I am sitting here at 12:10 AM, at my desk/window perch completely enjoying the sights and sounds around me. About an hour ago the family and I arrived home from an epic show put on by Brian Setzer. My ears are ringing just a bit and it is going to be awhile before I can calm down enough to sleep.
First off, the house is quiet. After much chatter about the show and bowls of ice cream, everyone else has gone off to bed. I do not see much light outside. A street light, and then a mile or so to the lights of the marina, and then just one faint light twinkling at the edge of the island. No stars. This time of year there are lights on the deck that make me very happy.

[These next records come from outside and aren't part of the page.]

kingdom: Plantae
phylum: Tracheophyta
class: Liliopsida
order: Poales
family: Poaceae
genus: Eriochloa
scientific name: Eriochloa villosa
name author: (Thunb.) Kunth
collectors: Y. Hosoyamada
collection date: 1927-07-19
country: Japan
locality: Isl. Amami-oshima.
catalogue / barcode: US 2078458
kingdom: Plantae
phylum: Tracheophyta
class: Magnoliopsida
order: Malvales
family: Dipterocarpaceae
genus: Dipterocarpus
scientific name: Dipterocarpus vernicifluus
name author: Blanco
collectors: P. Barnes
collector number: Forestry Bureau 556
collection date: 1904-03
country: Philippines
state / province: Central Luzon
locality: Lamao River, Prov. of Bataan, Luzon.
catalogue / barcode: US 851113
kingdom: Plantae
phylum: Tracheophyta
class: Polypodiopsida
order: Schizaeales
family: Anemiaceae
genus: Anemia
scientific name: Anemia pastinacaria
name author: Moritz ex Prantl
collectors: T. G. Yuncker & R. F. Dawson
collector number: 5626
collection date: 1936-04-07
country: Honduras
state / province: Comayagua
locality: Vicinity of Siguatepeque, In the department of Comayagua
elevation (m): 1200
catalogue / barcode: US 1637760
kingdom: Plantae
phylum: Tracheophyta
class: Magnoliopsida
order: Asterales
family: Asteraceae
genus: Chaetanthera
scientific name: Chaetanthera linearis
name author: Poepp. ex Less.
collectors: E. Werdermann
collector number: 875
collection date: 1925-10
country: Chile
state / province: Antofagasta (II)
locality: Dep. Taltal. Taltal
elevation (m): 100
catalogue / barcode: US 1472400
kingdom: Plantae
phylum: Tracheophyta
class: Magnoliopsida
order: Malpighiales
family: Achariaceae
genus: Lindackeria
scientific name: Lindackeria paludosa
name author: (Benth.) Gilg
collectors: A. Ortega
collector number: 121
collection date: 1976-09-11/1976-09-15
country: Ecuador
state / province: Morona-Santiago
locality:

A wind has come up and I can hear gusts blowing against the front windows, followed by the sound of tree branches brushing together. I have a number of glass art pieces on the deck and they tinkle and swivel. Not enough for me to be worried and bring them inside, just enough for the movement to catch my eye.
I read an article this morning about the Holidays becoming just one more thing on our To Do lists. How there is so much to be done, but extra minutes in the day are not provided to do them. It made me think about legislation that is enacted without a way to pay for it.
In the past we were all about the holidays. Growing up Jewish, I did not have a ton of traditions to pull out every year. Growing up Catholic, Husband had a few, but not many and that meant we were free to make our own way. When the kids were little we stopped "school" at Thanksgiving and spent the rest of the year reading, playing, cooking, decorating, doing puzzles, playing games, and generally enjoying each others company. Now that the kids are in college and high school, we do not have the luxury of time. This year, for the very first year, I would have been happy to skip it all. It is an awful feeling. There is so much I want to do and so little time to do it and in the end I feel like I am failing. Isn't that weird? How did this happen and when will I be able to regain the magic of this time of year?
How are you doing out there? Checking off your list? Wishing for one more week? Happy with your plans? I am curious.